Depuis 1975, quasiment personne n’a pu parler directement à des sahraouis dans les territoires occupés par l’armée marocaine. Pour la première fois, un journaliste y est parvenu. Il rapporte le récit de ses 8 jours dans l’hébdomadaire du Parti Communiste Français, « Révolution ».
Ainsi sont corroborés tous les témoignages indiquant que le peuple sahraoui continue à lutter malgré une féroce répression dans toutes les zones occupées. Laissons parler J.F. Boyer.
"On ne sort pas d’El Aaiun ! La route du port est libre mais il serait illusoire de chercher à s’embarquer incongnito : la Gendarmerie Royale surveille les débarcadères pouce par pouce et l’armée contrôle les plages voisines.
Au Nord, malgré deux barrages militaires très méfiants, on peut se rendre jusqu’à Daora, petit village triste groupé autour d’un ancien fortin espagnol. Au-delà, on ne passe pas.
A l’Est, vers Smara, les premiers contrôles sont installés là où finissent les bidonvilles du quartier sahraroui de Zemla. Sauf autorisation spéciale, aucun civil ne peut les franchir. En revanche, c’est un défilé incessant de véhicules militaires : transport de troupes entres les trois grandes casernes de la ville et les trois ceintures fortifiées qui se succèdent dans un rayon de 10 à 40 km, acheminement de vivres et de munitions…

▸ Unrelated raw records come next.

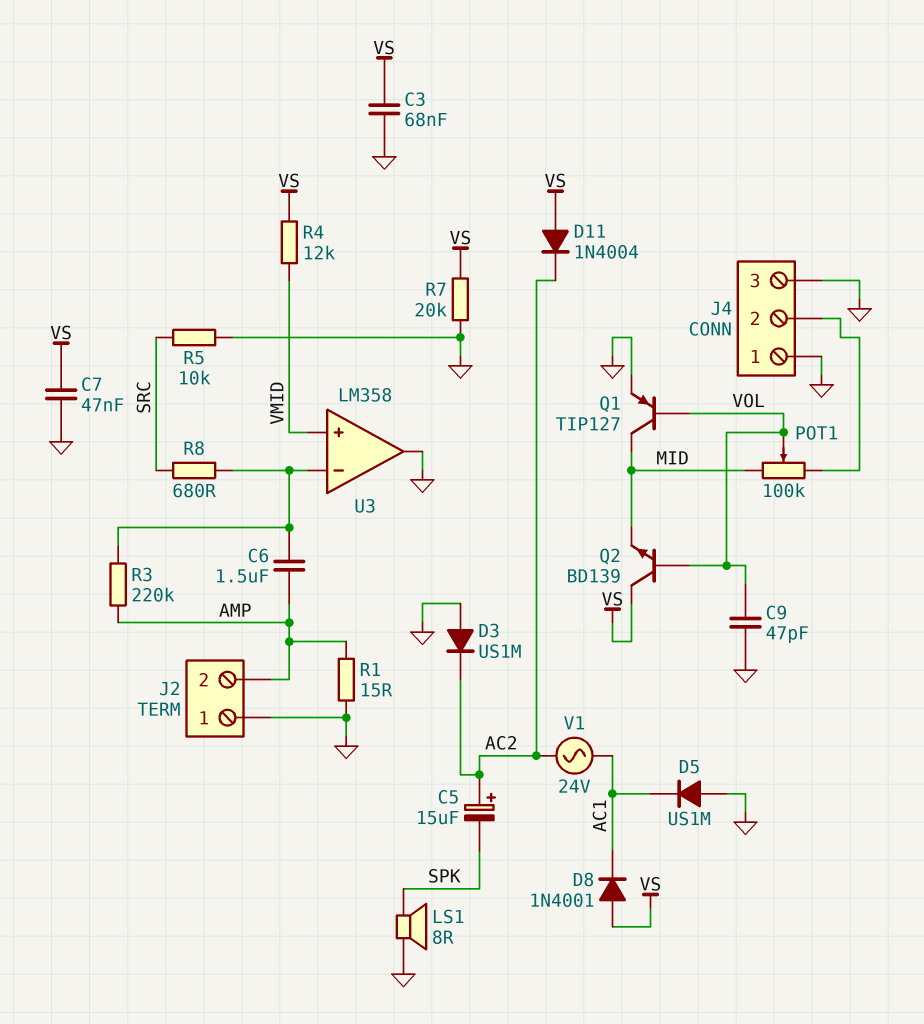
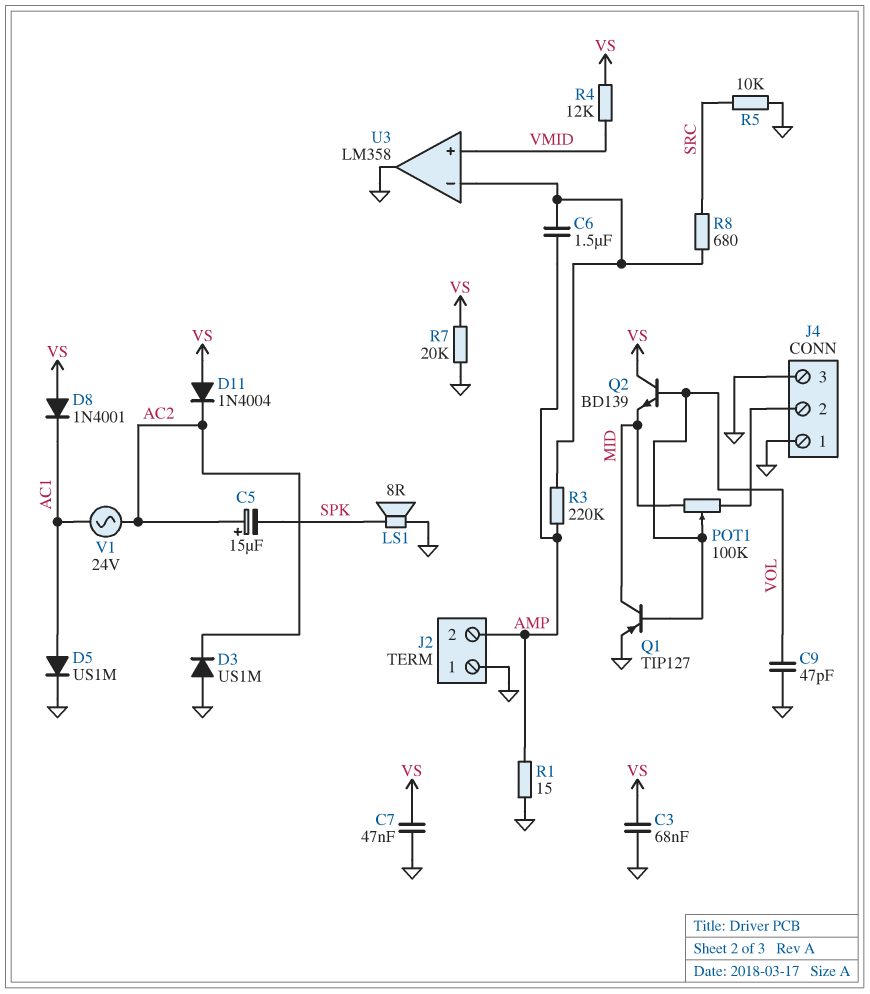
D5: diode US1M (A GND, K AC1) -> diode US1M (A AC1, K GND)

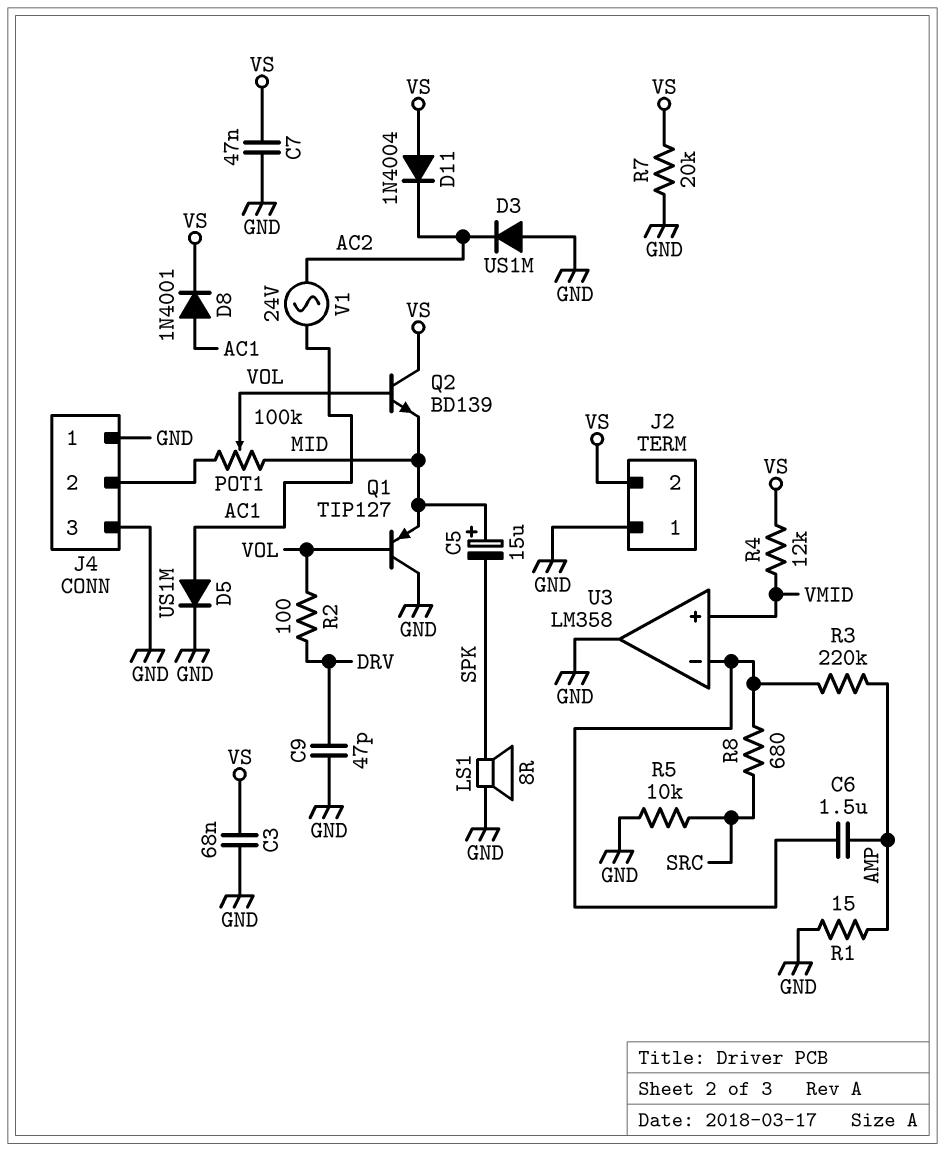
C5: 15uF (plus AC2, minus SPK) -> 15uF (plus MID, minus SPK)
C9: 47pF (GND, VOL) -> 47pF (DRV, GND)
D8: diode 1N4001 (A VS, K AC1) -> diode 1N4001 (A AC1, K VS)
J2 pin 2: AMP -> VS
Q1: PNP TIP127 (B VOL, C MID, E GND) -> PNP TIP127 (B VOL, C GND, E MID)
R2: none -> 100 (DRV, VOL)

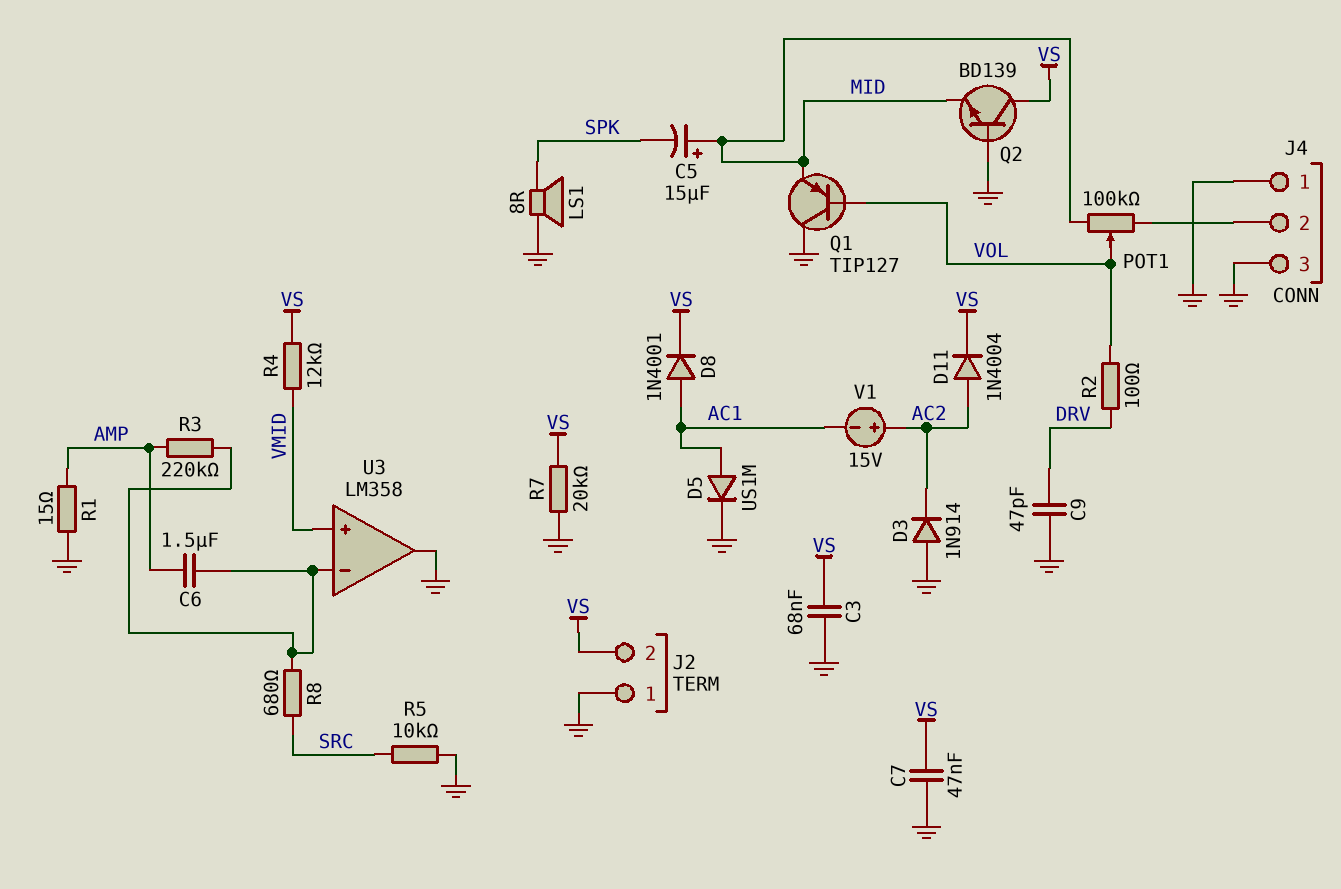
D3: diode US1M (A GND, K AC2) -> diode 1N914 (A GND, K AC2)
D11: diode 1N4004 (A VS, K AC2) -> diode 1N4004 (A AC2, K VS)
Q2: NPN BD139 (B VOL, C VS, E MID) -> NPN BD139 (B GND, C VS, E MID)
V1: AC 24V (AC1, AC2) -> 15V (plus AC2, minus AC1)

J’ai laissé derrière moi la ville basse, l’ancienne ville espagnole aujourd’hui totalement colonisée par les Marocains : autour des constructions hispano-mauresques de l’État-major du Gouvernorat et de la Sûreté, ils monopolisent le commerce de l’alimentation, les restaurants, les boutiques de vêtements, les salons de coiffure… Dans les banques et les cafés, c’est l’ambiance de Fès ou Marrakech. Ici et là quelques vieux négociants sahraouis continuent à écouler les stocks d’électronique et d’électroménager accumulés jusqu’en 1975 et les quelques appareils importés au compte-gouttes depuis l’interruption du commerce de gros avec les Canaries.